2. How did you get to where you are now? 
Before I finished school I had a part-time job at Koko, albeit my main role was making brews! But from there I was always interested in what was going on in the studio and I started to try and make websites and games in my own time. Since then I’ve proved myself a worthy programmer and have worked on some cool projects for big brands and KoKo has helped me build my skill set. 

3. When did you become interested in games development?
I had always been interested in playing games, but never really considered that I could be making them! Once I started testing the games at KoKo I started to get really interested in understanding how they were developed and wanted to have a try myself.

4. What’s the best part of your job?
That feeling of satisfaction when I fix a bug that I’ve spent hours (sometimes days) trying to find. Also knowing that something I helped create will be played by lots of people from around the world.

5. What advice do you have for anyone who’s interested in game development?
You should keep a close eye on the industry and the technologies you are using, everything is constantly progressing and it doesn’t take long to fall behind! I never switch off and am constantly thinking of innovative ideas that could be brought into the games I develop.

6. What’s your highest score on Uni Leap?
I don’t know my exact score but I know I spent a long time testing it whilst developing it and I’ve completed all 30 levels!

    
Keiron, Games Artist
Keiron 

1. What is your job title and what does it involve?
I’m a games artist and that basically involves anything to do with character designs and animations, in-game artwork, and concept art for the games.

2. How did you get to where you are now? 
I studied animation at university.
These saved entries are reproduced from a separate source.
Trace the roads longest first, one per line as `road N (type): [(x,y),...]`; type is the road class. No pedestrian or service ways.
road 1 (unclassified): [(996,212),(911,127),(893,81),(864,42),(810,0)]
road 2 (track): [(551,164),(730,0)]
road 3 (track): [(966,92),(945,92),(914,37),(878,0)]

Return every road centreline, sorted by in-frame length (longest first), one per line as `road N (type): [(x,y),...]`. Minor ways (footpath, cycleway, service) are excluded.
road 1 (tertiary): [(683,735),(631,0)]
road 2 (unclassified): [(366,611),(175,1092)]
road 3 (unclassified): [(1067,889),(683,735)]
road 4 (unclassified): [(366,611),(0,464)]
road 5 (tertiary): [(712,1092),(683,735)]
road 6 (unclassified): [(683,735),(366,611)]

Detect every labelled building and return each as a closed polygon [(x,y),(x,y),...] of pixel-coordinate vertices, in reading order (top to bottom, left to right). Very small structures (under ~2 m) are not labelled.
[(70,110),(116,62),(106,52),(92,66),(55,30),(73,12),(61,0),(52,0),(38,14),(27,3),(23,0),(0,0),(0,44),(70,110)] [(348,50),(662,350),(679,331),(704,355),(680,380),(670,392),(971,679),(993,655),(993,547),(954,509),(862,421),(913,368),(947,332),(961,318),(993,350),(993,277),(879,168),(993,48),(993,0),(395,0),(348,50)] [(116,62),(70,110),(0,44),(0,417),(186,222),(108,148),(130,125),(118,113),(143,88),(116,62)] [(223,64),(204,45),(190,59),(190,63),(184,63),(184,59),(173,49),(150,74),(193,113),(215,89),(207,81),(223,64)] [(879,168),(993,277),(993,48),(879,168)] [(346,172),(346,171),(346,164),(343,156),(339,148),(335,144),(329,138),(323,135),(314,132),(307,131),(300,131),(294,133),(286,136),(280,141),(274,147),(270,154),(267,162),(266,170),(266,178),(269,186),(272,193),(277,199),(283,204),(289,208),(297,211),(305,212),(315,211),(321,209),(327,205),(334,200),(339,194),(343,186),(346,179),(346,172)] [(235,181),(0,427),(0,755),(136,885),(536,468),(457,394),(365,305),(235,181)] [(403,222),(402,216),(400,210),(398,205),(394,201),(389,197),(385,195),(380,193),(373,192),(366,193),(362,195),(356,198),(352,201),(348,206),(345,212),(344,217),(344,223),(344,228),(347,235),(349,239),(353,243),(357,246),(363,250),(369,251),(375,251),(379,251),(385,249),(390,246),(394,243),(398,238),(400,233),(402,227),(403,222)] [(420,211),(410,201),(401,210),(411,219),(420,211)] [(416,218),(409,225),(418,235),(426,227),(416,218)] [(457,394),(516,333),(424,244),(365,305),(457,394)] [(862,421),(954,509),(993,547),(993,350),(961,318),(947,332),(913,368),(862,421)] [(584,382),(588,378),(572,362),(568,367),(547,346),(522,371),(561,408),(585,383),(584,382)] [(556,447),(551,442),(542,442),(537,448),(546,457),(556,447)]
During the final year, the directors at Koko were looking for animators to join them since the company was still rather new at the time. They’d seen my work and took interest, and once I had graduated I had a job waiting for me. I’ve now been with them for seven years and I’ve developed my skills considerably.

As for qualifications, I have a BA Honours degree in Animation – but for art-based jobs there’s a lot of emphasis on your portfolio and having good quality work that you can show to potential employers.

3. When did you become interested in games design?
I’d say from around sixth form, though it was more of a general interest in animation as a whole. I’d always enjoyed animation and how it’s made, but it was around that time that I started to seriously consider a career in it. 

The games development and design industry had also been of interest to me. Games need animators and artists, so it wasn’t much of a stretch to consider that as an option. 

4. What’s the best part of your job?
Getting to see the final product come together, and getting the validation that all the effort that went into it is paying off visually.

5. What advice do you have for anyone who’s interested in game design?
Take an interest in what’s going on in the industry and keep an eye out for cool concept art and animation. Also anything from games, TV shows, cartoons and anime, and various internet artists might trigger an idea or help solve a visual or animation problem you’re having, so keep a wide range of interests to take in a lot of good ideas.

6. What’s your highest score on Uni Leap? 
Honestly? I’m terrible at it! I don’t have any scores to hand, but I’m sure they weren’t that high, ha-ha!